(Data records)
● ● ● ●

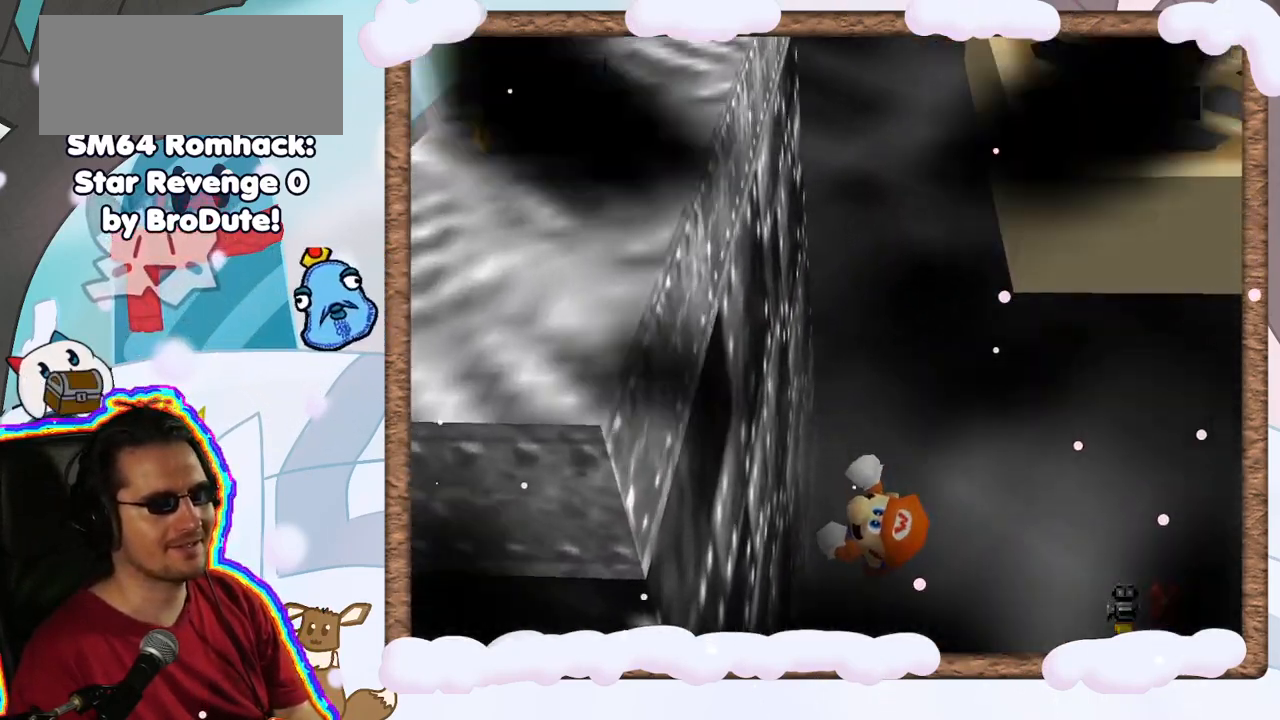
Gameplay with a controller (Nintendo layout); each line is a JSON object with the inputs held at the frame after it. "events" lists button and stick changes between this image and that frame as [ms after this image, input, new state], when the widget could be followed in between. Not read: L3 R3.
{"buttons": ["A"], "left_stick": "center", "events": [[100, "A", "down"], [250, "A", "up"], [400, "A", "down"]]}
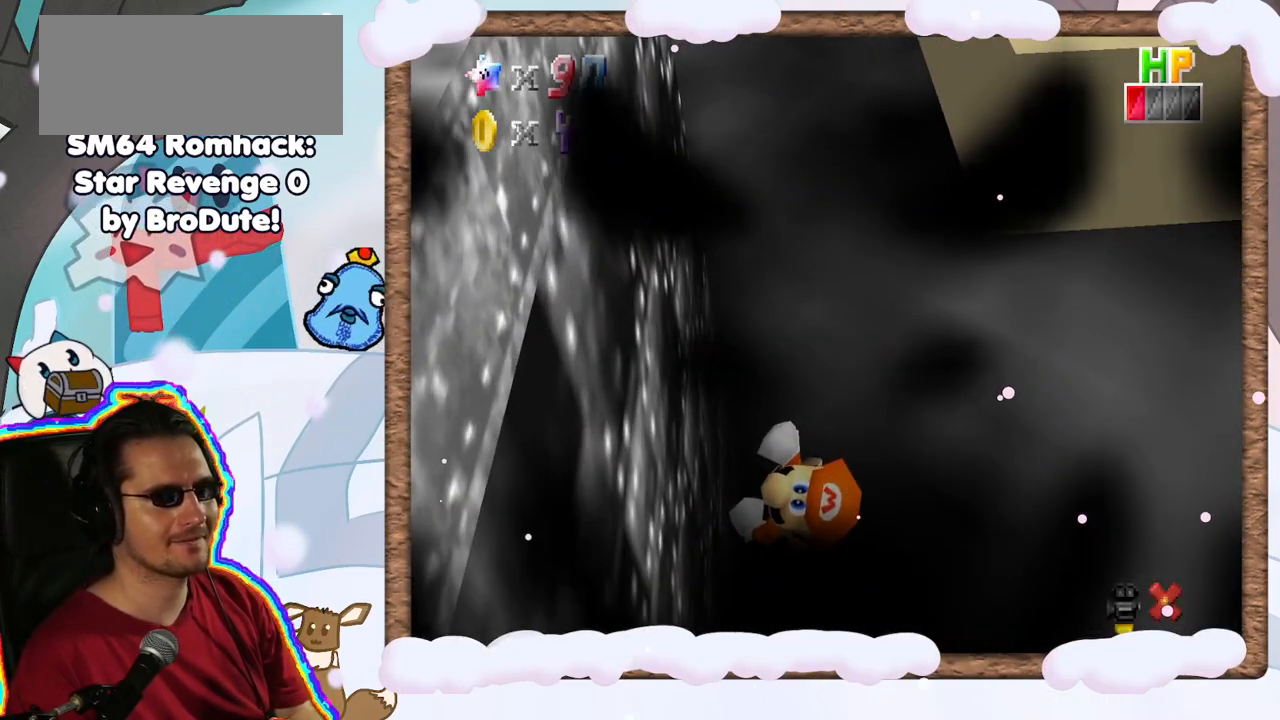
{"buttons": [], "left_stick": "center", "events": [[17, "A", "up"], [217, "A", "down"], [367, "A", "up"]]}
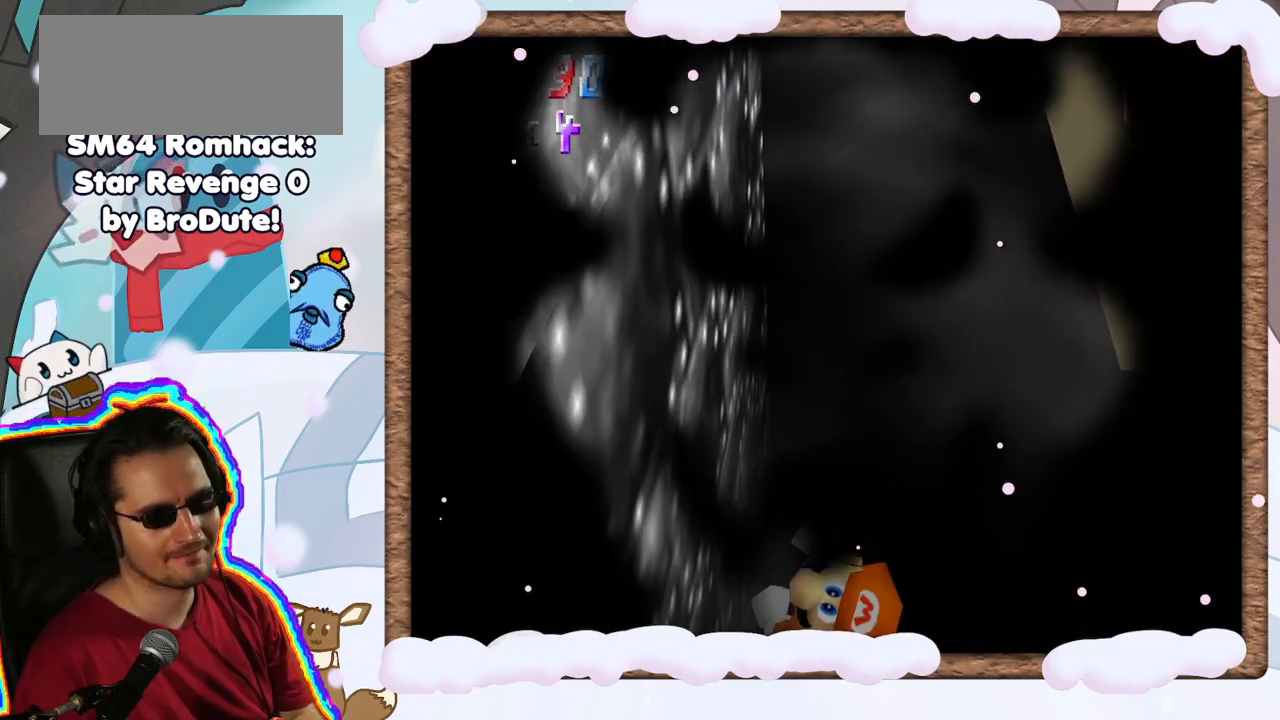
{"buttons": [], "left_stick": "center", "events": []}
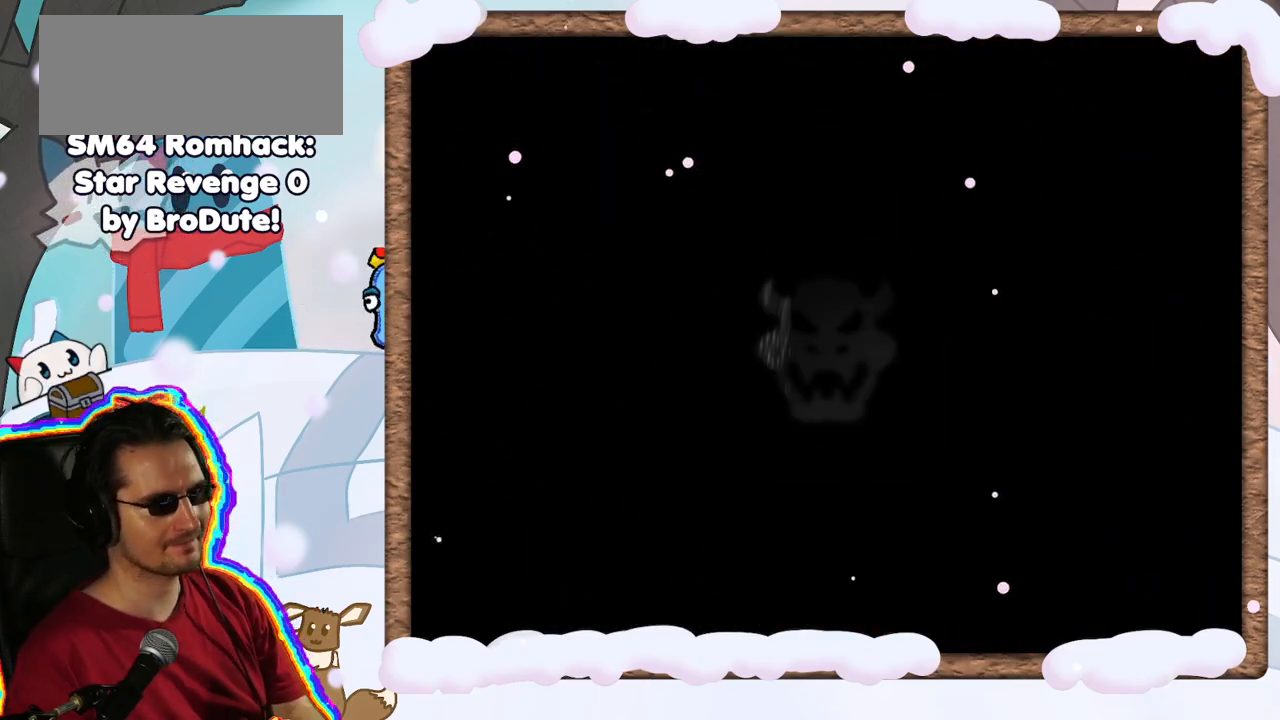
{"buttons": [], "left_stick": "center", "events": []}
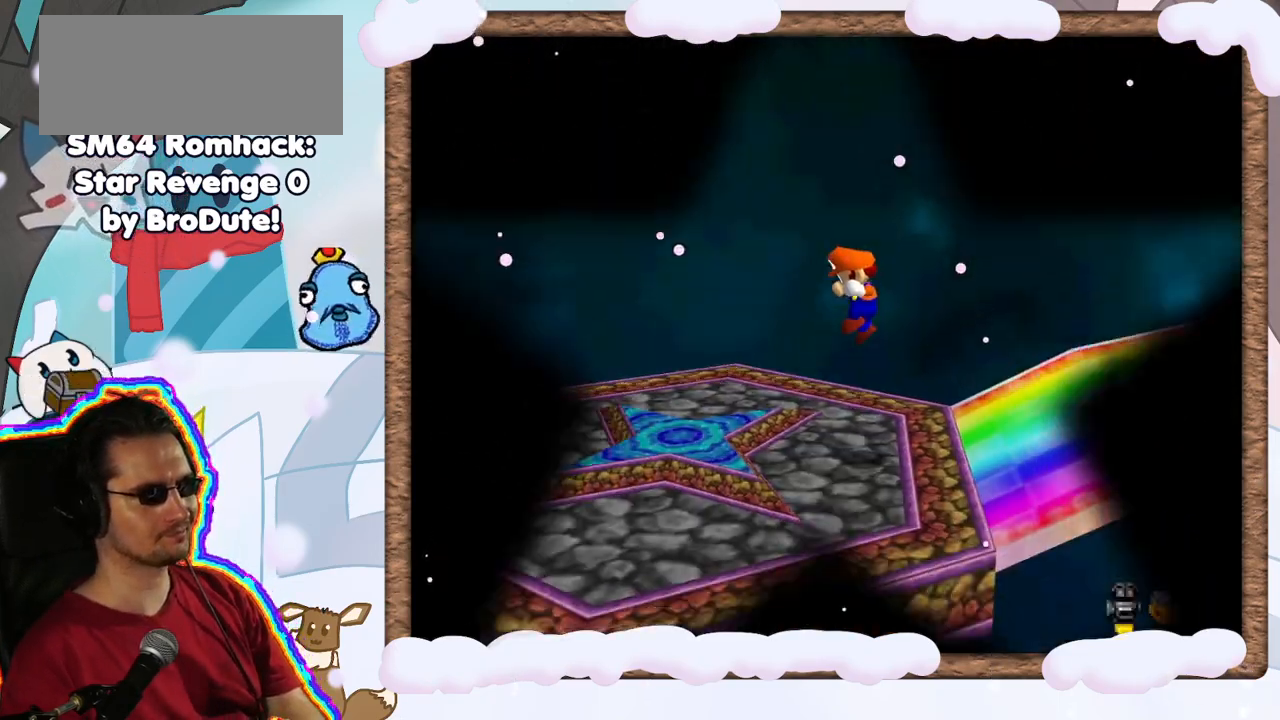
{"buttons": [], "left_stick": "center", "events": []}
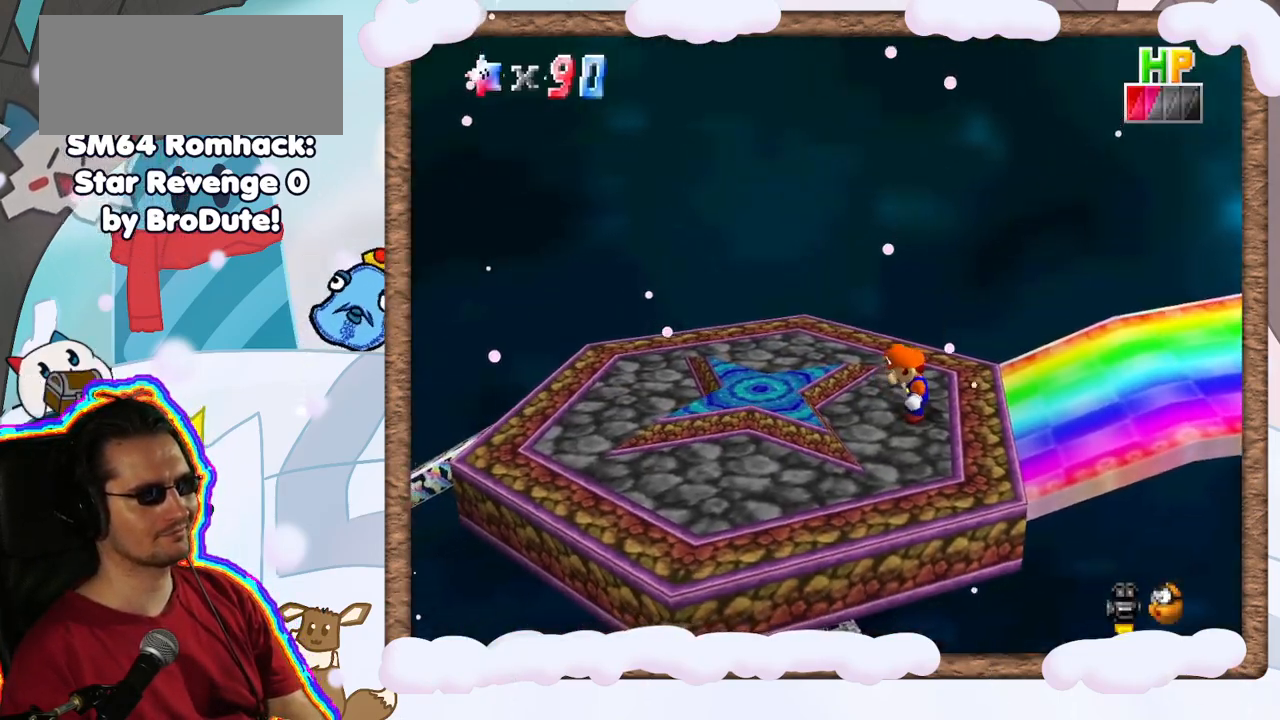
{"buttons": [], "left_stick": "right", "events": [[100, "left_stick", "right"]]}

● ● ● ●

_Problem requirements_:
Print the data again word for word, pictures excluded.

_Solution for this exercise_:
Gameplay with a controller (Nintendo layout); each line is a JSON object with the inputs held at the frame after it. "events" lists button and stick changes between this image and that frame as [ms after this image, input, new state], when the widget could be followed in between. Not read: L3 R3.
{"buttons": ["A"], "left_stick": "center", "events": [[100, "A", "down"], [250, "A", "up"], [400, "A", "down"]]}
{"buttons": [], "left_stick": "center", "events": [[17, "A", "up"], [217, "A", "down"], [367, "A", "up"]]}
{"buttons": [], "left_stick": "center", "events": []}
{"buttons": [], "left_stick": "center", "events": []}
{"buttons": [], "left_stick": "center", "events": []}
{"buttons": [], "left_stick": "right", "events": [[100, "left_stick", "right"]]}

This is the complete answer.